Grant of relief would depend on the fact situation obtaining in
each case. It will depend upon several factors; one of which
would be as to whether the recruitment was effected in terms
of the statutory provisions operating in the filed, if any.***
18. In case of Allahabad Jal Sansthan v. Daya Shankar Rai,
2005(2) SCT 699, this court has observed: A law in absolute
terms cannot be laid down as to in which cases, and under
what circumstances, full back wages can be granted or denied.
The Labour Court and/or Industrial Tribunal before which
industrial dispute has been raised, would be entitled to grant
the relief having regard to the facts and circumstances of each
case. For the said purpose, several factors are required to be
taken into consideration.***
19. In case of Madurantakam Coop. Sugar Mills Ltd. vs. S.
Vishwanathan, 2005(2) SCT 111, the quantum of back wages
was confined to 50%, stating: It is an undisputed fact that the
workman had since attained age of superannuation and the
question of reinstatement does not arise.
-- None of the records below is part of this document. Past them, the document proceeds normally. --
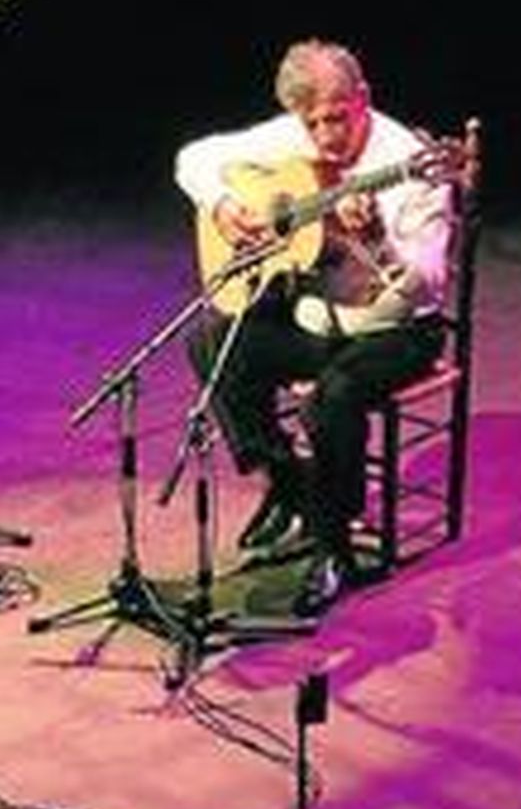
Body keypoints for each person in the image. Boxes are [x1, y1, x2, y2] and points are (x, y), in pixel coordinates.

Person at [175, 39, 454, 616]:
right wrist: (226, 206)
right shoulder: (296, 136)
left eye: (338, 118)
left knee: (334, 398)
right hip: (315, 315)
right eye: (314, 122)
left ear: (363, 100)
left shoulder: (411, 162)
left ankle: (334, 548)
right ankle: (288, 479)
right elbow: (193, 158)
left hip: (396, 331)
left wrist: (375, 239)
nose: (326, 135)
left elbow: (427, 282)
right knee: (211, 340)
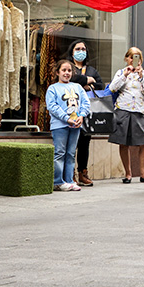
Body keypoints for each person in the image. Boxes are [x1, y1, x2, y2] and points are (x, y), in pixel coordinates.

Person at [109, 47, 144, 183]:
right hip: (123, 109)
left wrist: (141, 78)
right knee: (124, 143)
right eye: (131, 57)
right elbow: (112, 88)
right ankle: (128, 174)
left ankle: (143, 174)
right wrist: (125, 75)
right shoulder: (121, 72)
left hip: (139, 111)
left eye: (137, 57)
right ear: (126, 59)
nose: (134, 60)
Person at [46, 60, 89, 191]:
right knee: (60, 153)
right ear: (57, 72)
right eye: (63, 70)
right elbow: (52, 106)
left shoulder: (78, 87)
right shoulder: (52, 88)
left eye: (69, 70)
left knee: (71, 153)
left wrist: (81, 116)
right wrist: (66, 118)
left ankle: (69, 180)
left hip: (75, 125)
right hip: (59, 126)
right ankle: (58, 181)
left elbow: (86, 103)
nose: (67, 73)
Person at [67, 39, 103, 187]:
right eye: (78, 49)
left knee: (84, 142)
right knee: (71, 143)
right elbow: (71, 79)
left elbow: (100, 85)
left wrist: (88, 85)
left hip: (87, 111)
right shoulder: (68, 67)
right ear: (72, 52)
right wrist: (86, 80)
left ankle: (83, 172)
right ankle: (70, 174)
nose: (81, 52)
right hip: (70, 109)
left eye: (83, 49)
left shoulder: (92, 70)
Because of the
award, the respondent workman will be entitled to his retiral
benefits like gratuity, etc. and accepting the statement of the
learned Senior Counsel for the appellant Mills that it is
undergoing a financial crisis, on the facts of this case we think
it appropriate that the full back wages granted by the Labour
Court be reduced to 50% of the back wages.***
21. Giving a realistic approach to the matter and in spite of all
these circumstances we are restricting ourselves to the
question of 50% of the total back wages. Although services of
the respondent have been terminated unjustifiably and illegally,
it itself does not create a right of reinstatement with full
employment benefits and full back wages.***"
34. WW1 in his affidavit Ex.WW1/A deposed that since the
ID no.111/10 18 of 20
date of termination of his services, he had been without employment.
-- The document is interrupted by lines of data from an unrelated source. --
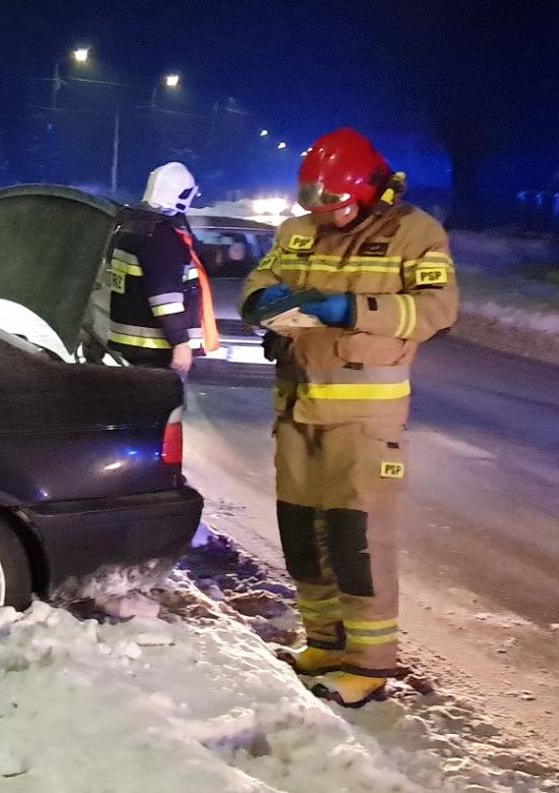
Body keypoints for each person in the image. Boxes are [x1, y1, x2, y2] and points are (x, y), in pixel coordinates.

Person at [241, 127, 459, 708]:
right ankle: (323, 644)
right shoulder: (297, 231)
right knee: (302, 535)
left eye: (333, 202)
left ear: (367, 190)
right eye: (313, 202)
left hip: (365, 418)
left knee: (355, 541)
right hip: (296, 407)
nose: (322, 213)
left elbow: (438, 308)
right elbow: (261, 279)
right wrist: (262, 302)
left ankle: (367, 664)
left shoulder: (414, 234)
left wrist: (351, 309)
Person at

In his cross examination, he has stated that he applied for the job of
driver at several places but he could not give the details of the
organisations where he applied.
35. In view of the above discussions and principles of law
laid down in above referred cases, I am of the view that it would be
just, fair and appropriate if 50% of the back wages are granted to the
workman. The reasons in support of my decision are, firstly, that in
cross examination, WW1 deposed that he did not know the name and
number of the management where he applied for job. Secondly, it is
common knowledge that demand of drivers in Delhi is high and an
experienced driver rarely remains without employment.
ORDER
36. Consequent upon the decision of both the issues in favour of workman and against the management, terms of reference are answered in favour of workman and against the management and it is held that Sh. Brijesh Kumar did not leave his services of his own after receiving full and final settlement of all his claims after resignation. The services of workman were terminated illegally and unjustifiably. Therefore, workman is entitled to get relief of reinstatement in services with 50% of back wages.
Accordingly, the appropriate Government is advised to ID no.111/10 19 of 20 direct the management to reinstate the workman in service on the post of 'Driver' within 30 days from the date of publication of this award and also to pay 50% of back wages @ his last drawn salary i.e. Rs.3000/ or minimum wages fixed for skilled workers at the relevant time since the date of termination of his services i.e. 08.11.1999 till the date of his reinstatement in service. If amount of back wages is not paid to the workman within a month from the date of publication of this award then, he will also be entitled to get 8% simple interest on the amount of arrears of back wages from the date of award till the date of realisation.
37. Copy of award be sent to Secretary Labour, Govt. of NCT, Delhi for publication as per rules.
File be consigned to Record Room.
Announced in the open court rd today the 23 day of July,2010.
(DR. T. R. NAVAL) Additional District & Sessions Judge Presiding Officer: Labour Court Karkardooma Courts,Delhi.